━━ Records for this exercise ━━
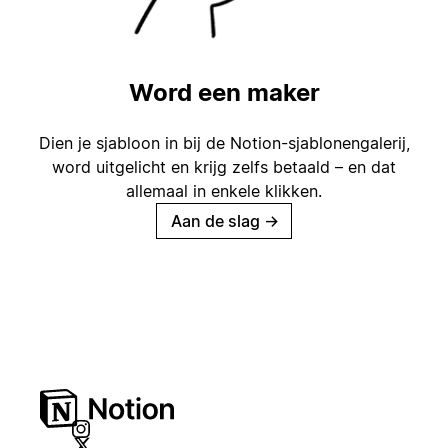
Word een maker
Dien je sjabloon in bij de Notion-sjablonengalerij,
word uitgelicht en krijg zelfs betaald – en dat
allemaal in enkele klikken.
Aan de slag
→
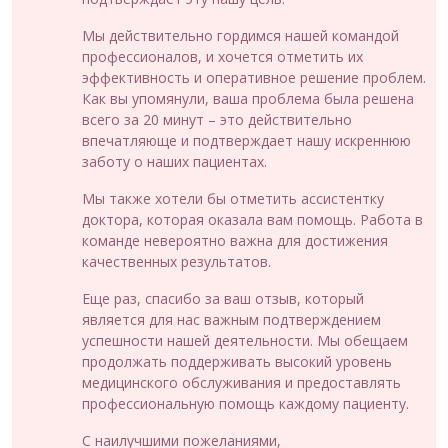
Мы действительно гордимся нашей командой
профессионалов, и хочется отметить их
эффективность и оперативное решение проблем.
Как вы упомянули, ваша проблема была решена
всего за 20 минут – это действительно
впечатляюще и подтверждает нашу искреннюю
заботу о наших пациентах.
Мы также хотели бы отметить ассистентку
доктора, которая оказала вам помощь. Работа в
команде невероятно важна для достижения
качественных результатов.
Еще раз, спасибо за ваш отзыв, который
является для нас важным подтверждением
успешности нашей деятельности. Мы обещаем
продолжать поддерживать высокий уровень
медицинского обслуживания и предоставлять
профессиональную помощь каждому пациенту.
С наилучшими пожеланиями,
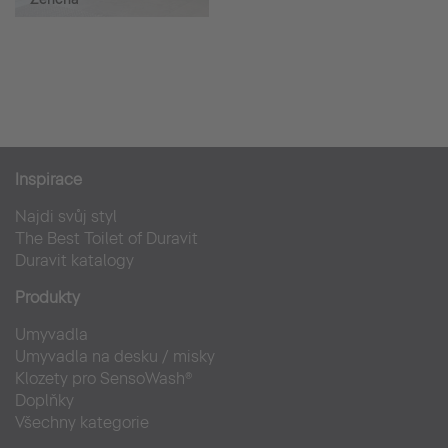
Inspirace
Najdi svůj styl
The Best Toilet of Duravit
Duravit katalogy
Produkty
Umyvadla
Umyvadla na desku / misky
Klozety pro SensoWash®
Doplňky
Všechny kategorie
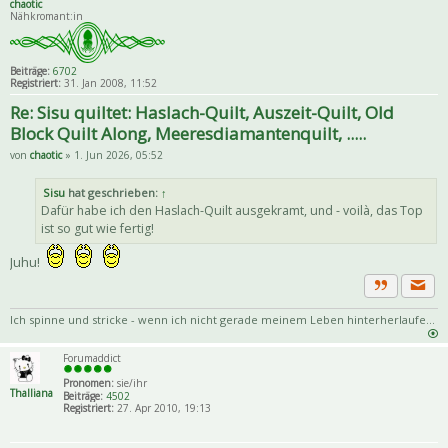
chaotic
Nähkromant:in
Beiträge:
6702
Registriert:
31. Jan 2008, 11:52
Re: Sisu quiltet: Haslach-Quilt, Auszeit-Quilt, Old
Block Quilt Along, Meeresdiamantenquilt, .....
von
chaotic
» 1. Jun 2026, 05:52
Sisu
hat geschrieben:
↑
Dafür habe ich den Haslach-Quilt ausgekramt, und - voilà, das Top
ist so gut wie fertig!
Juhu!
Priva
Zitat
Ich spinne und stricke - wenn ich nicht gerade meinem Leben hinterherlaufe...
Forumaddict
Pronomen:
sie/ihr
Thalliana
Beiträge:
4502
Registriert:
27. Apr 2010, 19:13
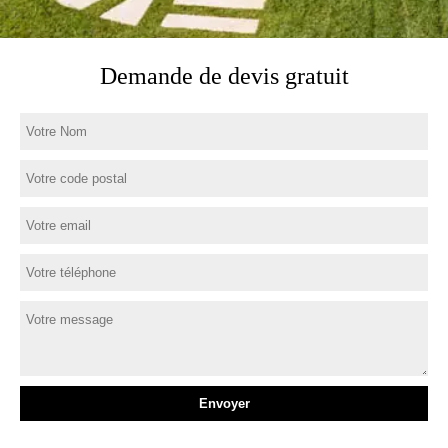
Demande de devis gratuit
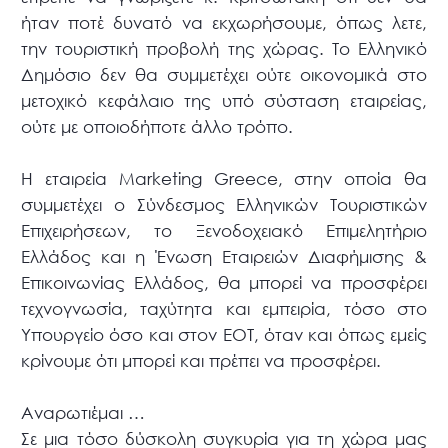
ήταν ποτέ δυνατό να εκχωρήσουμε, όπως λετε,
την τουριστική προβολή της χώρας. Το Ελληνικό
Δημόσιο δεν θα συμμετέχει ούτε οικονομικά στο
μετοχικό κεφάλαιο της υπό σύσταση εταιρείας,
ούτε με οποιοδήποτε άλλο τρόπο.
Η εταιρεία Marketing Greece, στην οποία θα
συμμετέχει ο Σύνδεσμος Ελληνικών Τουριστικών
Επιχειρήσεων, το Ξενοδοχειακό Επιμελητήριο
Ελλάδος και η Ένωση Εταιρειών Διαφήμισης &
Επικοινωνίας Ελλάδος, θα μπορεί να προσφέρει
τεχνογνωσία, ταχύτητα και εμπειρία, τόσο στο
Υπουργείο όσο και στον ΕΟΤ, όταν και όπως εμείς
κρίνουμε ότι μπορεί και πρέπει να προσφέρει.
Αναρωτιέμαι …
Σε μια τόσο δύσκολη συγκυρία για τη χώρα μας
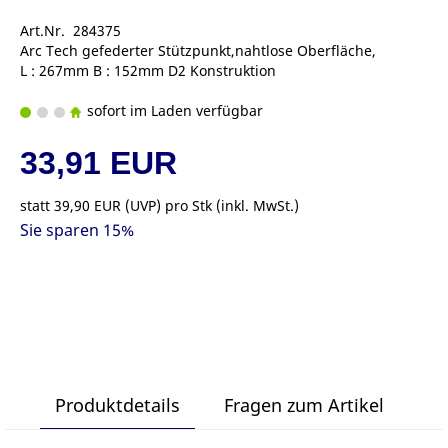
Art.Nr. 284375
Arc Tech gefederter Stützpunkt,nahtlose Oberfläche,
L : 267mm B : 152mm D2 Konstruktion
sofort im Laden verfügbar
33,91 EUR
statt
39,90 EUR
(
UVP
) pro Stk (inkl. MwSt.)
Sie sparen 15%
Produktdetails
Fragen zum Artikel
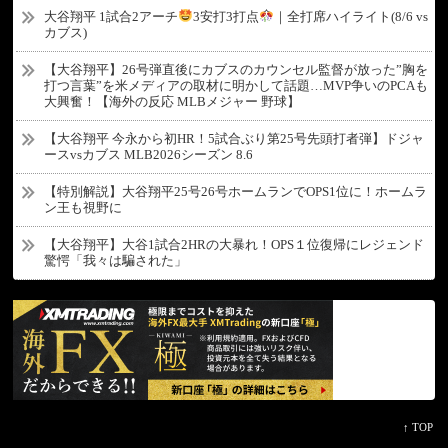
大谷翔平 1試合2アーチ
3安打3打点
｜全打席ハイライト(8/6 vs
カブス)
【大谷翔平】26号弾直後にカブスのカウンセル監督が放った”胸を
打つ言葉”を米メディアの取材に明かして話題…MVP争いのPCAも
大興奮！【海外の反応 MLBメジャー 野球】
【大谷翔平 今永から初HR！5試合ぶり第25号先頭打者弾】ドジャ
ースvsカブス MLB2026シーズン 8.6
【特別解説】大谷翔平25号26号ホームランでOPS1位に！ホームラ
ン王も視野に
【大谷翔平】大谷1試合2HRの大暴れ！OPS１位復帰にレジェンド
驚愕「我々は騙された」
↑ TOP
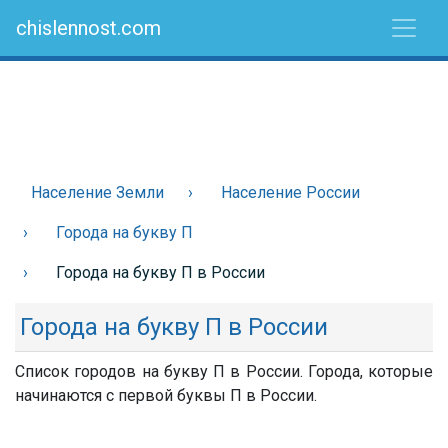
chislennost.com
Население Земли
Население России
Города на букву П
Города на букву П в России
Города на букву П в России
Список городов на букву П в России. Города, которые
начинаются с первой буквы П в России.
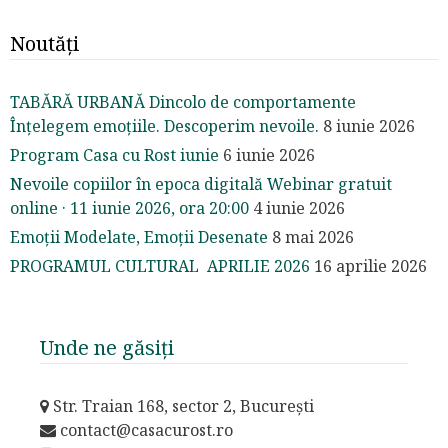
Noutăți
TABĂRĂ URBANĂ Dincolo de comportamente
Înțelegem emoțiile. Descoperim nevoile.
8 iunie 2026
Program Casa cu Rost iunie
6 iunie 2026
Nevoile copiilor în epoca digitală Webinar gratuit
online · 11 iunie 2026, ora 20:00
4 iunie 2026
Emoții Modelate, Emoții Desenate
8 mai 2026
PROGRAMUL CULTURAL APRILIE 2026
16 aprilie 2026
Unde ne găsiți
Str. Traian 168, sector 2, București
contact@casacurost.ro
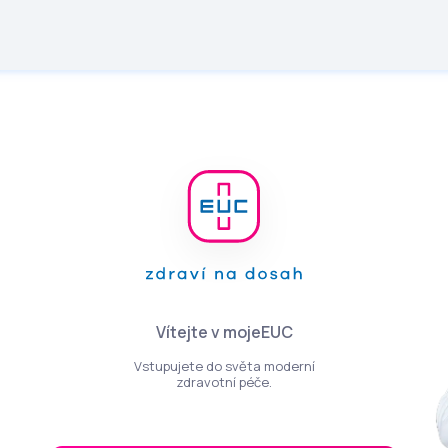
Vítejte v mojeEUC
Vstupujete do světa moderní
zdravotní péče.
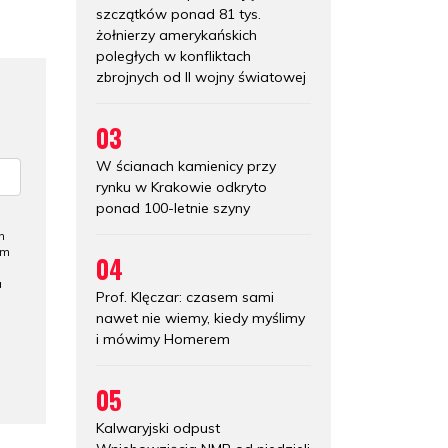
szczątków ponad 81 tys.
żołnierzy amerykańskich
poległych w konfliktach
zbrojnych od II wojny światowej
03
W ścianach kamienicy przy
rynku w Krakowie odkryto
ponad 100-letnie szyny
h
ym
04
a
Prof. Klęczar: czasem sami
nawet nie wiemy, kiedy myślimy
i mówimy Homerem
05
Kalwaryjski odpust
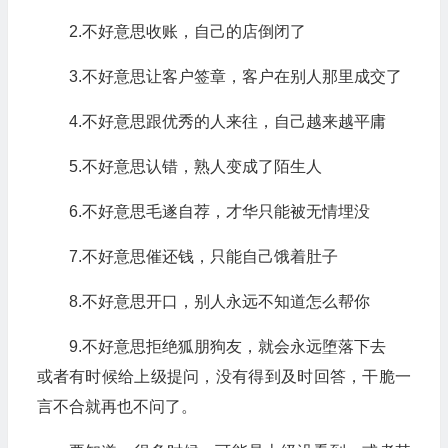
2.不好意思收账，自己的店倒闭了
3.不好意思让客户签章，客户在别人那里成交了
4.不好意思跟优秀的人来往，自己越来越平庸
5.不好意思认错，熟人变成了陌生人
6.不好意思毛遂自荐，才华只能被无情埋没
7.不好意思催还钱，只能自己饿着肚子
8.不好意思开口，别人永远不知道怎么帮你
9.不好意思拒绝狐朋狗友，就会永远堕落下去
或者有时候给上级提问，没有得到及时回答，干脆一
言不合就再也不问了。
━━━
Using the records above, please repeat the line with "6.不好意思毛遂自荐，才华只能被无情埋没" and every line after it exactly, and give no other text.

* **Solution below**:
6.不好意思毛遂自荐，才华只能被无情埋没
7.不好意思催还钱，只能自己饿着肚子
8.不好意思开口，别人永远不知道怎么帮你
9.不好意思拒绝狐朋狗友，就会永远堕落下去
或者有时候给上级提问，没有得到及时回答，干脆一
言不合就再也不问了。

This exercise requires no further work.